LEE A. DANIELS | 9/19/2015, 9:42 a.m.
Is #BlackLivesMatter a criminal organization that advocates attacks on and murder of White police officers?
Lee A. Daniels is a longtime journalist based in New York City. His most recent book is Last Chance: The Political Threat to Black America. He collaborated with Rachel Robinson on her 1998 book, Jackie Robinson: An Intimate Portrait. NNPA

(NNPA) – Is #BlackLivesMatter a criminal organization that advocates attacks on and murder of White police officers?

That’s the snake-oil pitch the conservative echo chamber is making these days – even as news accounts every week bring new proof that neither Black law-abiding citizens nor, frankly, Black criminals, nor anyone else are preying upon the police. Washington Post columnist Radley Balko’s Sept. 10 column offers a must-read examination of the data that shows that assaults on and murders of police officers have fallen to dramatic lows in recent years, and there’s no indication they’re about to increase. Balko emphasizes, the so-called war on cops,“just isn’t true.”

Instead, what continues to be true is that a significant number of individual cops and prison guards continually seek the slightest excuse – or no excuse at all – to brutalize Blacks and other people of color.

Look at the video released last week by the Fairfax County, Virginia, sheriff’s office of five officers wearing biohazard suits, gas masks and rubber gloves taking Natasha McKenna, a 5-foot-4-inch mentally unstable Black woman, from her cell – apparently completely nude – last February and shooting her with a stun gun four times while she lay face down on the floor outside her cell. She died days later.

Read the Sept. 10 New York Times account of the death in April of a Black mentally ill inmate at New York’s Fishkill state prison, Samuel Harrell, allegedly at the hands of a so-called “Beat up Squad” of prison guards, and their subsequent efforts to intimidate inmates who witnessed the killing into silence.

Watch the video of a bully-boy New York City undercover cop jumping retired Black tennis star James Blake in front of a Manhattan hotel Sept. 10, and read of this dirty cop’s record of assaulting innocent people.

These three terrifying examples don’t begin to indicate the scope of the reality so many Black and Hispanic Americans face from the front-line “troops” of America’s criminal justice system. But they are enough to show up the “criminalization gambit” as just another rotting plank of the structure of American racism.
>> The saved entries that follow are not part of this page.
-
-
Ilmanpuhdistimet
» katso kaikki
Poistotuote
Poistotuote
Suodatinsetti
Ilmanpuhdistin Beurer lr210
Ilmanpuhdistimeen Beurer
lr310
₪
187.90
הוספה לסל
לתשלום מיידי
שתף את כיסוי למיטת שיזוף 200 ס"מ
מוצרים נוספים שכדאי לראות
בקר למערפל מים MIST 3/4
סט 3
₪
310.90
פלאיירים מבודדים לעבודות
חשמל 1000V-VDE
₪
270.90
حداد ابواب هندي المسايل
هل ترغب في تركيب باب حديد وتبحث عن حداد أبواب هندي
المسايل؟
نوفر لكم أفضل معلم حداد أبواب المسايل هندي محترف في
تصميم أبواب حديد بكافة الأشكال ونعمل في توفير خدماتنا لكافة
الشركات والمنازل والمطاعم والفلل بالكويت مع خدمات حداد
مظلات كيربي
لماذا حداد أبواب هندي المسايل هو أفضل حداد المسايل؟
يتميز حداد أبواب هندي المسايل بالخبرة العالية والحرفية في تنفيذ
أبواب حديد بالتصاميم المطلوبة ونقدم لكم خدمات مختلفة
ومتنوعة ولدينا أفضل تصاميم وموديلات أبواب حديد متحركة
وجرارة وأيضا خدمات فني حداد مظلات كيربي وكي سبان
Criminalizing Americans of color, especially Black Americans, has long been a constant of American society. Racists have often tried to diminish Black protest movements, and Black achievement itself, by characterizing them that way – be it the pre-Civil War abolitionist movement, the post-Civil War achievements Blacks forged during the Reconstruction Era, or the mid-twentieth-century Civil Rights Movement. Revealingly, it was after the massive March on Washington of 1963 that arch-racist F.B.I. director J. Edgar Hoover called Martin Luther King Jr. – not Malcolm X – “the most dangerous Negro in America.”
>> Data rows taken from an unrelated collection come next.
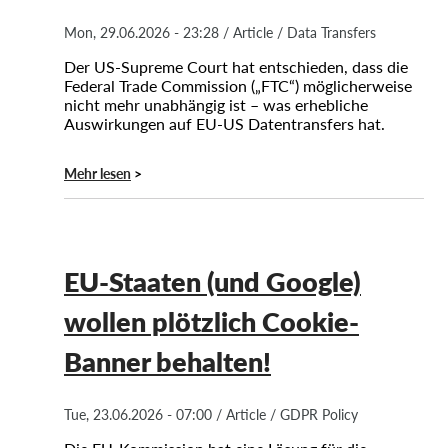
OnionShare
Mon, 29.06.2026 - 23:28
/
Article
/
Data Transfers
Medien
Der US-Supreme Court hat entschieden, dass die
Kontakt
Federal Trade Commission („FTC“) möglicherweise
nicht mehr unabhängig ist – was erhebliche
Auswirkungen auf EU-US Datentransfers hat.
GDPRhub
Mehr lesen
EU-Staaten (und Google)
wollen plötzlich Cookie-
Banner behalten!
Tue, 23.06.2026 - 07:00
/
Article
/
GDPR Policy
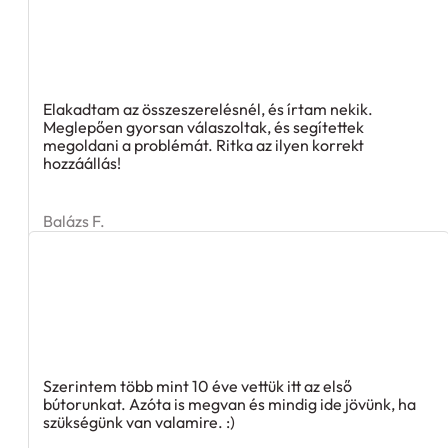
Elakadtam az összeszerelésnél, és írtam nekik.
Meglepően gyorsan válaszoltak, és segítettek
megoldani a problémát. Ritka az ilyen korrekt
hozzáállás!
Balázs F.
Szerintem több mint 10 éve vettük itt az első
bútorunkat. Azóta is megvan és mindig ide jövünk, ha
szükségünk van valamire. :)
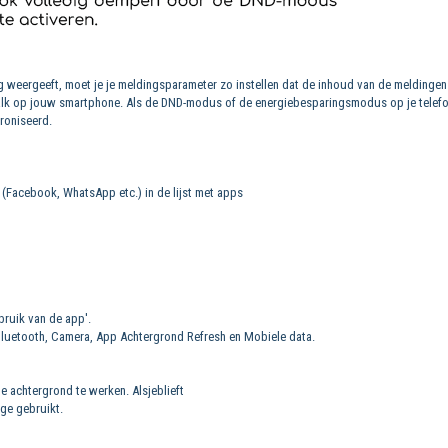
g weergeeft, moet je je meldingsparameter zo instellen dat de inhoud van de meldingen
lk op jouw smartphone. Als de DND-modus of de energiebesparingsmodus op je telefo
roniseerd.
n (Facebook, WhatsApp etc.) in de lijst met apps
ebruik van de app'.
Bluetooth, Camera, App Achtergrond Refresh en Mobiele data.
achtergrond te werken. Alsjeblieft
ge gebruikt.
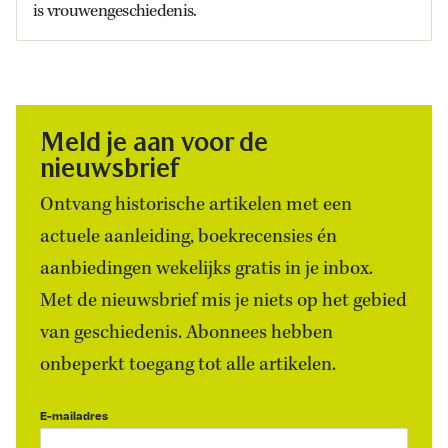
is vrouwengeschiedenis.
Meld je aan voor de
nieuwsbrief
Ontvang historische artikelen met een
actuele aanleiding, boekrecensies én
aanbiedingen wekelijks gratis in je inbox.
Met de nieuwsbrief mis je niets op het gebied
van geschiedenis. Abonnees hebben
onbeperkt toegang tot alle artikelen.
E-mailadres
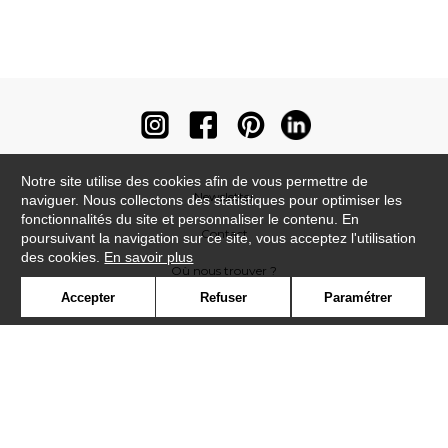
Notre site utilise des cookies afin de vous permettre de
Newsletter
naviguer. Nous collectons des statistiques pour optimiser les
fonctionnalités du site et personnaliser le contenu. En
Contact
poursuivant la navigation sur ce site, vous acceptez l'utilisation
des cookies.
En savoir plus
Où nous trouver ?
Accepter
Refuser
Paramétrer
Contract
Glossaire
Symbole
Presse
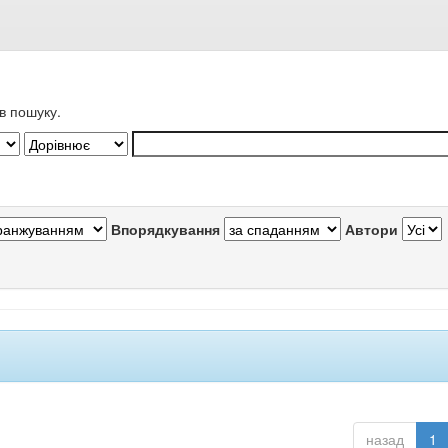
в пошуку.
Впорядкування
Автори
назад
1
Today, the striking success of Blacks in marshaling their voting power has provoked the Republican Party’s national campaign to block Blacks’ access to the ballot under the smokescreen of preventing voter fraud. And conservatives have constantly attacked President Obama himself as “lawless.” For example, in October 2008, when his victory over the McCain/Palin ticket seemed assured, conservative pundit Michael Barone wrote a column bemoaning the “coming liberal thugocracy” his administration would be. Naturally, his phrasing was rapidly picked up by the conservative confederacy.